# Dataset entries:
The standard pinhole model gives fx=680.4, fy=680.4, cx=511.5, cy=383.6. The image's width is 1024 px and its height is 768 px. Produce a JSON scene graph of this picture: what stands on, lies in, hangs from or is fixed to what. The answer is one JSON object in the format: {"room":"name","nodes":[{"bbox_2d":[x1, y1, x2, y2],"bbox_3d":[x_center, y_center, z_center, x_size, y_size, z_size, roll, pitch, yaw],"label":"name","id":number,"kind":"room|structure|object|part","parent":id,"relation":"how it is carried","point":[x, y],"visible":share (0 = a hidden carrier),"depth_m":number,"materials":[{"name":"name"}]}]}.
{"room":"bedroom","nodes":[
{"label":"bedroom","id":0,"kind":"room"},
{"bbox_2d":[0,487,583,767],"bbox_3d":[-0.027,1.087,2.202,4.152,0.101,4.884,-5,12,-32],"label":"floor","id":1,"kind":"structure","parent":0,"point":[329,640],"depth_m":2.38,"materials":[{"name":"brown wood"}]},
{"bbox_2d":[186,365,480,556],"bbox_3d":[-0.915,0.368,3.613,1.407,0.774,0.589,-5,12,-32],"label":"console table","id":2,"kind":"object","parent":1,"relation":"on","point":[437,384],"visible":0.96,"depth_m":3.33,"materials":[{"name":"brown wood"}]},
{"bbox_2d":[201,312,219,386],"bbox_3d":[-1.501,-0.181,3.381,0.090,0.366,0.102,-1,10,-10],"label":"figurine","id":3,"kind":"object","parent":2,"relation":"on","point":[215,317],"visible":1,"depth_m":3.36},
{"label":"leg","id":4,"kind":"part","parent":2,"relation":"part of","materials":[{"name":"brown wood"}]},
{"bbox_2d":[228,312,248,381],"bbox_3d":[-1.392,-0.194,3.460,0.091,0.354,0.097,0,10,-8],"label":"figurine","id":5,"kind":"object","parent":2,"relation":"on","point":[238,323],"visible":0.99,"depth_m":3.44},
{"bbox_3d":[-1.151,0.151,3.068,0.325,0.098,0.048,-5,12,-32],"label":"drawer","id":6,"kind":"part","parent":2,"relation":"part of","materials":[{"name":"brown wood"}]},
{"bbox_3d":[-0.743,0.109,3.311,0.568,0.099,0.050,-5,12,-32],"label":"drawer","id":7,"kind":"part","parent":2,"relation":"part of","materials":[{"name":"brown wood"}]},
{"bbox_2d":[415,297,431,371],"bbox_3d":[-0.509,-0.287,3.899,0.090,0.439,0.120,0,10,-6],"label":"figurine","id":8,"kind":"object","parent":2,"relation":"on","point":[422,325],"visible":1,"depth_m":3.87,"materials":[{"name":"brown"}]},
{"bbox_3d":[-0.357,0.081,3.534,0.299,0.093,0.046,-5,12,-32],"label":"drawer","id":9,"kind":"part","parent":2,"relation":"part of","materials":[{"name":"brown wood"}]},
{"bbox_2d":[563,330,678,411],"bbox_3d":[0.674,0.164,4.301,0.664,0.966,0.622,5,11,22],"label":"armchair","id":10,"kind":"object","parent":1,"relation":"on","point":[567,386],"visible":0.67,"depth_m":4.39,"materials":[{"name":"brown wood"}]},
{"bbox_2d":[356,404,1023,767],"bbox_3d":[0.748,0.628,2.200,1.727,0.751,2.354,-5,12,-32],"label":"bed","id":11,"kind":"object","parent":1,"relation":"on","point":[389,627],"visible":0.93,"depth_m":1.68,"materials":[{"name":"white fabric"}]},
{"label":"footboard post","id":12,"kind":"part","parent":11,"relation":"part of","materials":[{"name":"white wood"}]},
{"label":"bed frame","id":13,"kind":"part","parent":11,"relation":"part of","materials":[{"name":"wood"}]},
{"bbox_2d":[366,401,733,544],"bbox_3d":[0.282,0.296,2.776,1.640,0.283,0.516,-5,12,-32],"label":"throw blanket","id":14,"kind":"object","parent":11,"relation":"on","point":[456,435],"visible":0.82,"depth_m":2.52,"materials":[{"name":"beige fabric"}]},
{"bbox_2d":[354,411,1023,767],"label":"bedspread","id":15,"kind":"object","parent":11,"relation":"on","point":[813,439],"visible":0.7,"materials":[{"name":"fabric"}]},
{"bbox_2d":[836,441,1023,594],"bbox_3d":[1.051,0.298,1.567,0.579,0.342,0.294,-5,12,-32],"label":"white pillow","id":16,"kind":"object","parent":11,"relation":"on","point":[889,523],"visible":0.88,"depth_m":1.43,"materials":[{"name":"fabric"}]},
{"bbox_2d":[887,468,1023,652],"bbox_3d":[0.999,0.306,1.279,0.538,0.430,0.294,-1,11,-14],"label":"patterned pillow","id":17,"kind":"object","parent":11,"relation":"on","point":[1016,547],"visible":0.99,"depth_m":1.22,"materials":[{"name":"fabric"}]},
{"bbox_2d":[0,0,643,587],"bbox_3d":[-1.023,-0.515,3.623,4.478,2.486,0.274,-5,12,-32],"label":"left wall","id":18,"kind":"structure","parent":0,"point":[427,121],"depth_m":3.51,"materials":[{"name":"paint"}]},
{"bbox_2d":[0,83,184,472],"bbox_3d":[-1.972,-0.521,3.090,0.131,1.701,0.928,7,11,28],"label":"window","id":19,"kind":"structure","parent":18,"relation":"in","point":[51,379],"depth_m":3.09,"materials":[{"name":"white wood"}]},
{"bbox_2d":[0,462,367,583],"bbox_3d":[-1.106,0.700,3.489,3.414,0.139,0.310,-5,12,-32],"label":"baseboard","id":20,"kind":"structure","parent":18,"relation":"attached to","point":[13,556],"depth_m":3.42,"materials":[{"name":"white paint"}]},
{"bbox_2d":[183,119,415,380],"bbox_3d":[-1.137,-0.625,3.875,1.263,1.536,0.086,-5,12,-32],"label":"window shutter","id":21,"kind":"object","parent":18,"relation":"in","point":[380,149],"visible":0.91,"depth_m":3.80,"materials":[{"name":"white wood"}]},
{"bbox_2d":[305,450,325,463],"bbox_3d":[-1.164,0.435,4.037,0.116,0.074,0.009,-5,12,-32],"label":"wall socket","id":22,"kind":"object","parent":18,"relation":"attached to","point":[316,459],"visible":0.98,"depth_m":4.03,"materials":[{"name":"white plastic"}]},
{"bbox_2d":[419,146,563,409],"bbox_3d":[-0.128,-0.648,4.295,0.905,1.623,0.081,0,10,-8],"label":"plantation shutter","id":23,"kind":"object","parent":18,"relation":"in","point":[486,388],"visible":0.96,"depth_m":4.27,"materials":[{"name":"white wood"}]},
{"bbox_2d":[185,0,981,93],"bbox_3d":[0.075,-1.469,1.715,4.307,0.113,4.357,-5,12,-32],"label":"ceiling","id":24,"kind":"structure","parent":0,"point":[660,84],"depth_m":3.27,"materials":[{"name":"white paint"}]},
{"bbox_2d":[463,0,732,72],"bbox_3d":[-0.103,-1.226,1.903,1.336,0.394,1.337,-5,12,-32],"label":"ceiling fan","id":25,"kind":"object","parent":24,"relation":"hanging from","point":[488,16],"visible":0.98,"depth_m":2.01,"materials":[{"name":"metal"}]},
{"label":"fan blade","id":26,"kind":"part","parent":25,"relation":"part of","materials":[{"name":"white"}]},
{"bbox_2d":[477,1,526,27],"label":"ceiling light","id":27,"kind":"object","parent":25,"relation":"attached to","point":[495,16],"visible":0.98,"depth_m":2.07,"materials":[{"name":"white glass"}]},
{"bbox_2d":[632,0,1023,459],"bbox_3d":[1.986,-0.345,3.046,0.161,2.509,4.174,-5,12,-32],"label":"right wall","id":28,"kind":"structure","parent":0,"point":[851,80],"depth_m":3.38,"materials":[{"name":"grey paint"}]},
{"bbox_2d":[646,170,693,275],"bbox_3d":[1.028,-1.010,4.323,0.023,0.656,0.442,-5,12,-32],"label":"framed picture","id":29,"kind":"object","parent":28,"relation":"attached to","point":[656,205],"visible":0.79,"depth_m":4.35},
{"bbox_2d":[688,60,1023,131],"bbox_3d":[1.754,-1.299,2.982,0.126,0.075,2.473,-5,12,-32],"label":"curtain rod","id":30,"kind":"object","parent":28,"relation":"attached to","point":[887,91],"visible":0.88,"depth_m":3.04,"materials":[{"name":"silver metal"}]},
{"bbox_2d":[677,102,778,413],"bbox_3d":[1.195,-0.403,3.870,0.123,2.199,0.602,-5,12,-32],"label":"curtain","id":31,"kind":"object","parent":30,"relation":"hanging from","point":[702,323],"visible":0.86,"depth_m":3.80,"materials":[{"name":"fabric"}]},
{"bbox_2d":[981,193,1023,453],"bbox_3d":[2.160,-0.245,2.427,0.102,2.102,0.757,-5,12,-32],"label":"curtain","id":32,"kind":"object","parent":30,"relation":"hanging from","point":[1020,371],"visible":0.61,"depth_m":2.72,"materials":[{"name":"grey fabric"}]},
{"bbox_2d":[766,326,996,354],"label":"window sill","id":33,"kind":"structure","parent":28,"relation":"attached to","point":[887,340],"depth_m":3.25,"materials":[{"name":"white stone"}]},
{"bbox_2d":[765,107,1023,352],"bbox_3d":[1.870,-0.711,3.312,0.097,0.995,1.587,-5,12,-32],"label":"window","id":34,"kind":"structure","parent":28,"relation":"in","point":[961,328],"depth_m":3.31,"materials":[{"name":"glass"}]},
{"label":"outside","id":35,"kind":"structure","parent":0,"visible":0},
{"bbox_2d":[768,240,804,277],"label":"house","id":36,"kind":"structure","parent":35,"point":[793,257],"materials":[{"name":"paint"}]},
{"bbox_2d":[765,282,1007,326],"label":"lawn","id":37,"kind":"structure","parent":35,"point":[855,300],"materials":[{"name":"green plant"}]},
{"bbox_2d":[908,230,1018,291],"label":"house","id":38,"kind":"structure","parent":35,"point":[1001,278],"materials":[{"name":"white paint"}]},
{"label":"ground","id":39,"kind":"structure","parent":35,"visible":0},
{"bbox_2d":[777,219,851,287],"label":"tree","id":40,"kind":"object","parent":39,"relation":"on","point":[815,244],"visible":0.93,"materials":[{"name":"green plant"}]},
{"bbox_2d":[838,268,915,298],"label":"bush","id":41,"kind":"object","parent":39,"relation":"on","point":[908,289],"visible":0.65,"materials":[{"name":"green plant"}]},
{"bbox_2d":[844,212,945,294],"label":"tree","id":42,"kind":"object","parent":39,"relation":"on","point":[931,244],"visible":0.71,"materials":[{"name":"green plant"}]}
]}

# ACTIVITY:
Whichever lines of the data include the word "bedroom", pull them out.

# THE ANSWER:
{"room":"bedroom","nodes":[
{"label":"bedroom","id":0,"kind":"room"},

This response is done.